Upon further investigation, we were missing something else. There wasn’t a problem with RenderingServer.canvas_item_add_rect, nor canvas_item_add_texture_rect is a magic bullet. The draw calls change from 20000 to 16 because we were using the same texture for the healthbar as for the creature in our testing. As soon as you use another texture, draw calls shoot up to 20000 again.
Turns out, this is a batching problem. I found an article in the 3.5 documentation (seems to no longer be there for stable) that explains this.
When using 2 textures, or a texture and a rect, the CPU had to call the GPU each time: draw this texture, draw this rect, draw this texture, draw this rect…

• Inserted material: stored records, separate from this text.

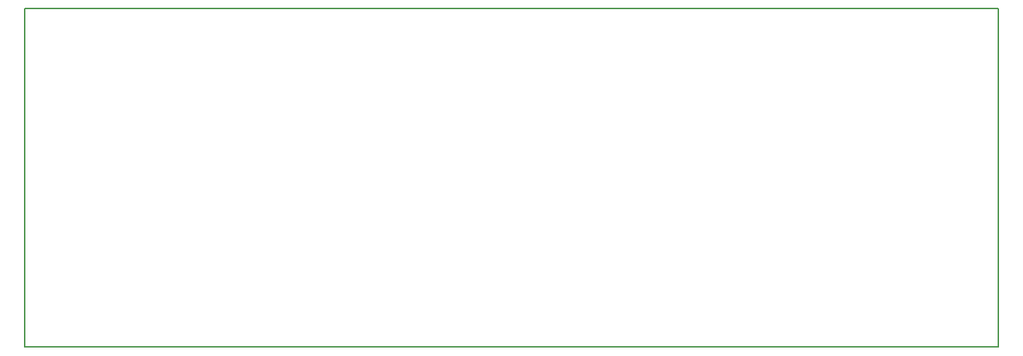
<source format=gbl>
G04 Smart Collar 2.0 - Bottom Copper Layer*
%FSLAX24Y24*%
%MOIN*%
%ADD10C,0.0050*%
D10*
X012000Y012000D02*
X058000Y012000D01*
X058000Y028000D01*
X012000Y028000D01*
X012000Y012000D01*
M02*

</source>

The solution is to “force” batching. You can do that by having all of the textures in a CanvasLayer and the rects in another, or by changing their Z-Index so they all match. More info here.
I ended up using a Z-Index for the sprites and another one for the 2 rects that make up the healthbar.
You may still want to though. The idea is not to store data per allocated object but group each relevant property into a continuous arrays to maximize cpu cache hits when iterating. You also might want to iterate with something faster than GDScript, at least C# or native code for the maximum performance.
Btw, what type of game this is with 10000 units visible on screen? How do you control that many units as a player?